START Given information

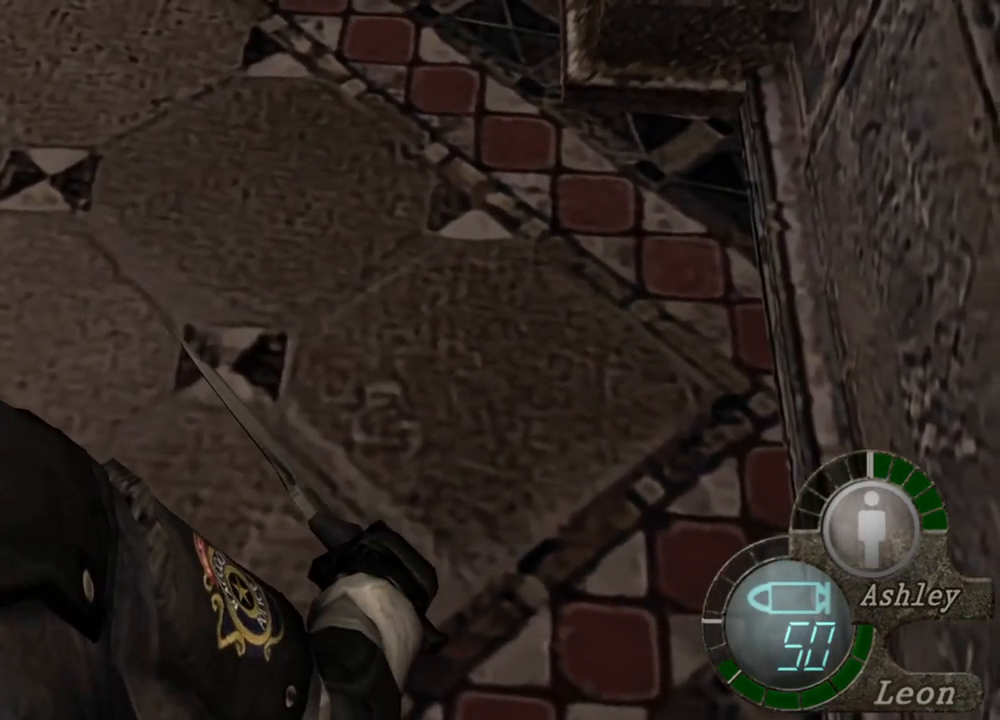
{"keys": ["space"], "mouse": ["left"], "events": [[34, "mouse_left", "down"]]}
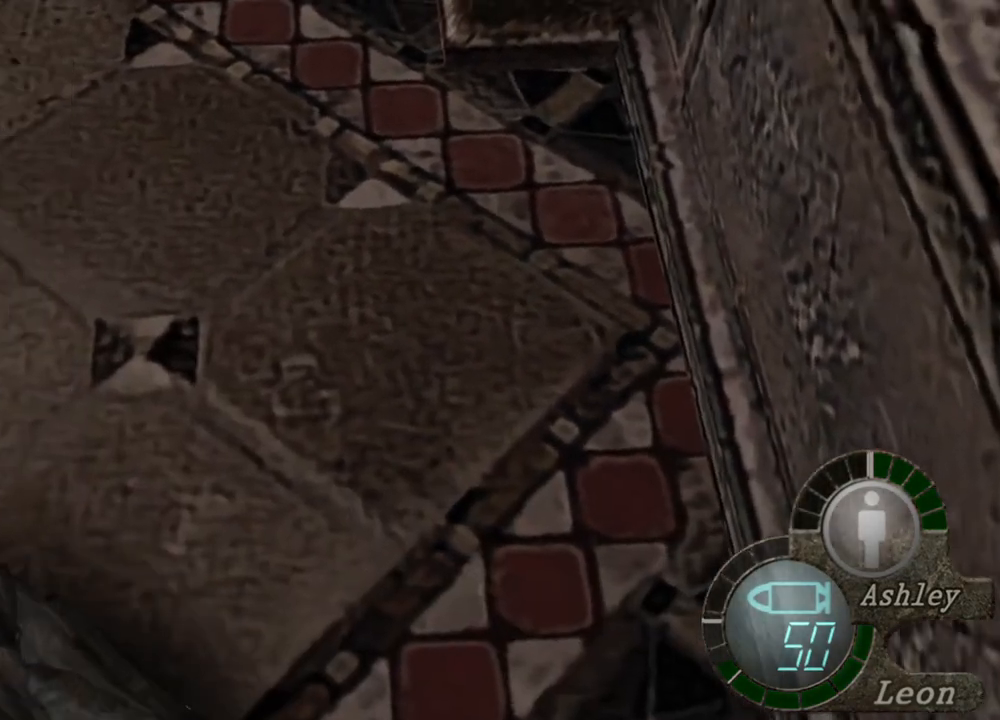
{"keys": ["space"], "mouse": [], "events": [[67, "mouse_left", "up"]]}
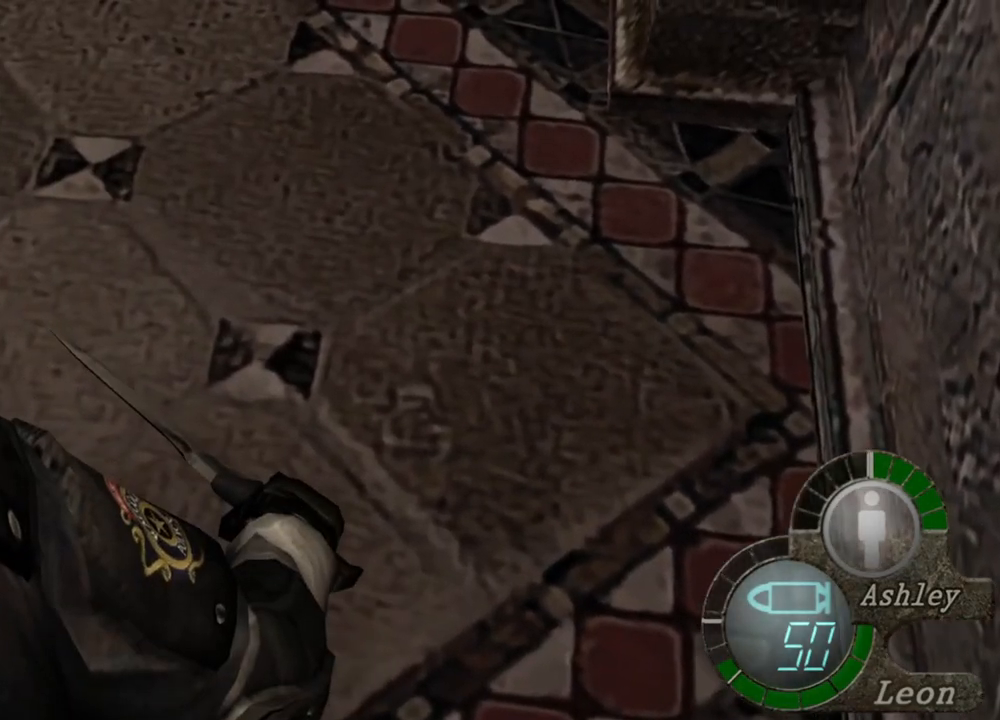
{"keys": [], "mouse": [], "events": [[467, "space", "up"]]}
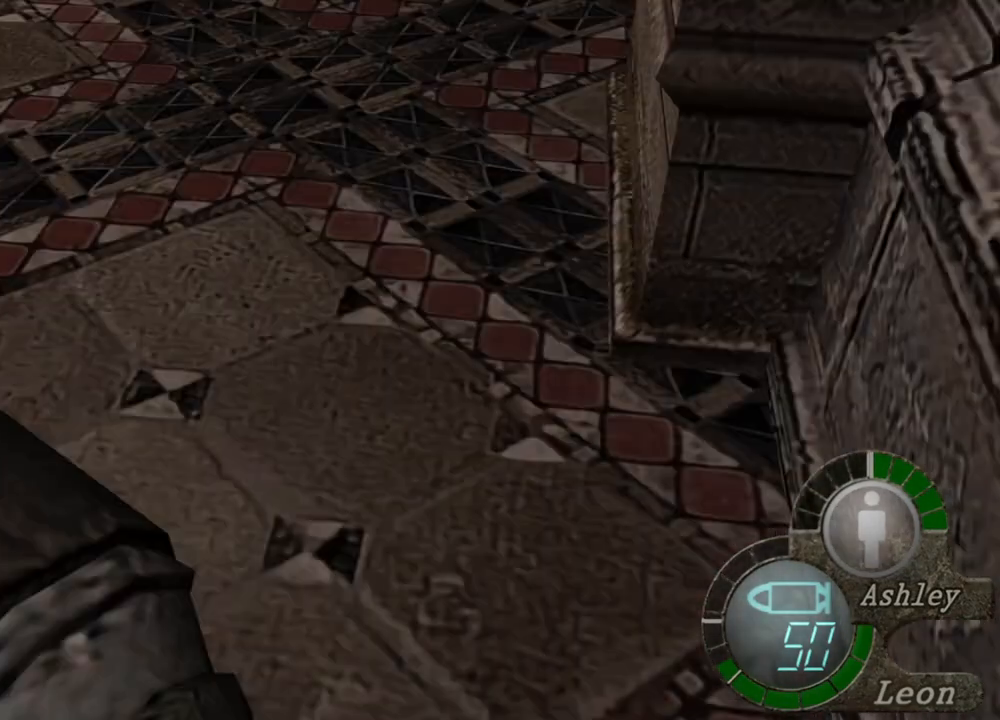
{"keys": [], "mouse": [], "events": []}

END Given information

» Work required: Please set the data above down exactly, with the pictures removed.

» Solution for this problem:
{"keys": ["space"], "mouse": ["left"], "events": [[34, "mouse_left", "down"]]}
{"keys": ["space"], "mouse": [], "events": [[67, "mouse_left", "up"]]}
{"keys": [], "mouse": [], "events": [[467, "space", "up"]]}
{"keys": [], "mouse": [], "events": []}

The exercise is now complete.